Who is the Open Data Movement?
Am I being unfair? Who, after all, is the Open Data Movement? Well it turns out there isn't one really, at least when it comes to "open data" in the sense of "open government data", which along with "open scientific data" is one of the two most common uses of the term.
"Open Data Movement" is a phrase dragged out by media-oriented personalities to cloak a private-sector initiative in the mantle of progressive politics. Along with other cyberculture terms ("hacktivism", "unconferences", "hackathons") the word "movement" suggests a countercultural grass-roots initiative for social change, but there isn't anything of the sort that I can see.
Take Tim O'Reilly, who has thrown the phrase around for some time (see here for an example from a couple of years ago). Like others who use the phrase, he sees no conflict between civic culture and corporate interests, so the Strata conferences and Open Government conferences he has run have been sponsored by major software, hardware, and computer services companies (including, I think, my employer, for whom I do not speak). Strata 2012, for example, is co-hosted by Cloudera, sponsored by EMC and MapR, and many others.
Or take the "Code for America" initiative, which uses language that is explicitly about promoting an alternative vision of how government works ("it's about citizenship and how the internet is fundamentally reshaping the way government can work", It's "a Peace Corp for geeks") and which has many well-intentioned people involved. Yet when it comes to it, there's a lot more here about making uncontroversial data available (including for commercial use) than there is about anything like challenging government on actual accountability or transparency. So it's no surprise that the list of donors includes major corporations like EMC (again), ESRI, Google, O'Reilly Media, and Microsoft.
It's not that there's necessarily anything wrong with Code for America, more that it's not a movement in any political or even cultural sense. Another member of the CfA donor list is the Omidyar Network, set up by the eBay billionaire Pierre Omidyar, and it reflects his view that private sector corporate profit-making activity and civic activity are not in tension, but complement each other.

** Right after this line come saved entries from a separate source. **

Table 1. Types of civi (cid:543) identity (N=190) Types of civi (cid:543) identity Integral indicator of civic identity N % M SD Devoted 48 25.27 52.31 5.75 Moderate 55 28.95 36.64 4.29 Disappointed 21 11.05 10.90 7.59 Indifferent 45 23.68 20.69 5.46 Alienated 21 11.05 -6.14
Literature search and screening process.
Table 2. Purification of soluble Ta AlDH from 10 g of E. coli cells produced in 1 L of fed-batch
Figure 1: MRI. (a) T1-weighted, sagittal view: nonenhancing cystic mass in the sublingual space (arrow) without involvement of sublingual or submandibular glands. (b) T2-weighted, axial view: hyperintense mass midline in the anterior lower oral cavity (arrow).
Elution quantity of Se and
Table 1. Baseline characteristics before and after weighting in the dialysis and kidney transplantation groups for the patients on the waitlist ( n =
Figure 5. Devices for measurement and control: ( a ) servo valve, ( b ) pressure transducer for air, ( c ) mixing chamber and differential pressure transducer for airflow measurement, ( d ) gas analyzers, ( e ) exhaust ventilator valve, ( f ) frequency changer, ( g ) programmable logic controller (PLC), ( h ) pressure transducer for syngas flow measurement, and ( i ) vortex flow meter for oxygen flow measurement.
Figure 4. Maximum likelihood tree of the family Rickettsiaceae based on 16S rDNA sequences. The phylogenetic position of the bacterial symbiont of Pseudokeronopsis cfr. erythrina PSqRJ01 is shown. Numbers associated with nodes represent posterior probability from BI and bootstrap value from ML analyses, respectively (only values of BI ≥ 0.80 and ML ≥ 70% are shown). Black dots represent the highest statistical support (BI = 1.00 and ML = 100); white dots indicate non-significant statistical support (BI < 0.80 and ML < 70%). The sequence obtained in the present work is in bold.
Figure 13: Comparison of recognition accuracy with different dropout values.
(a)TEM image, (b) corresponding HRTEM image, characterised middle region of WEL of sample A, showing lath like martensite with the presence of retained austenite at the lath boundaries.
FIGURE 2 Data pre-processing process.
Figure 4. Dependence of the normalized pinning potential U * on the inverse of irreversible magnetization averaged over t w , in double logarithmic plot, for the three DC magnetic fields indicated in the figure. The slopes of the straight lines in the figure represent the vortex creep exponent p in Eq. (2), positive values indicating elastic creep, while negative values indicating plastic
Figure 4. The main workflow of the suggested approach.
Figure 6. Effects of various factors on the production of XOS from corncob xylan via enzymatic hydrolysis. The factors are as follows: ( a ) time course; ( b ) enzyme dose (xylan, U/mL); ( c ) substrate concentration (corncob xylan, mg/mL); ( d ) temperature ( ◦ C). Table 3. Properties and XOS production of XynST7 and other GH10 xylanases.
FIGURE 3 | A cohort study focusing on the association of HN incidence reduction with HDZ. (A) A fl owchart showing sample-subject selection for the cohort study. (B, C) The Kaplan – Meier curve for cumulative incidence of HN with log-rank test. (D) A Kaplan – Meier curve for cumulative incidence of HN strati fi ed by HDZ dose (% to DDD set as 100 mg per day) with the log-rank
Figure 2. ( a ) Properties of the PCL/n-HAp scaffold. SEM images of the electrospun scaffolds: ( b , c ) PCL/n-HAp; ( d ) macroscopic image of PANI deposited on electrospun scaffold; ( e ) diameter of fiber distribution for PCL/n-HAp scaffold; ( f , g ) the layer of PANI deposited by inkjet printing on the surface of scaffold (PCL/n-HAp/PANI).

As a result, the actual activities of this "movement" end up being to push for government subsidies of private-sector activity. It's "big society" all over again. This is the TED worldview, so it's no surprise that the recent Open Government Partnership wraps itself in noble goals such as fighting "corruption, closed doors, the consolidation of power" (see Hillary Rodham Clinton's remarks) and basks in the reflected virtue of TED fellow Walid Al-Saqaf (Open data vital for a new Yemen) when the most likely outcomes are privatisation initiatives of the kind promoted by Francis Maude.
Abandoning "Free for Commercial Use"
Progressives involved in open data work, of which there are many, could do something useful here. In order to prevent actions around government transparency being hijacked as a front for corporations to get at subsidised raw material, they could promote a "non-commercial use" license of the kind that is an option under some variants of Creative Commons content license.
Until now, groups and individuals with some credibility on the left have maintained constructive if arms-length relations with the corporate/civic almagam that is the Open Data Movement. It's time for them to draw a line, and not let their own often-admirable initiatives get used as a smokescreen for privatisation and small-government initiatives.
Are any doing so, or are there explicitly-progressive initiatives that are making a difference? I'd be interested to hear.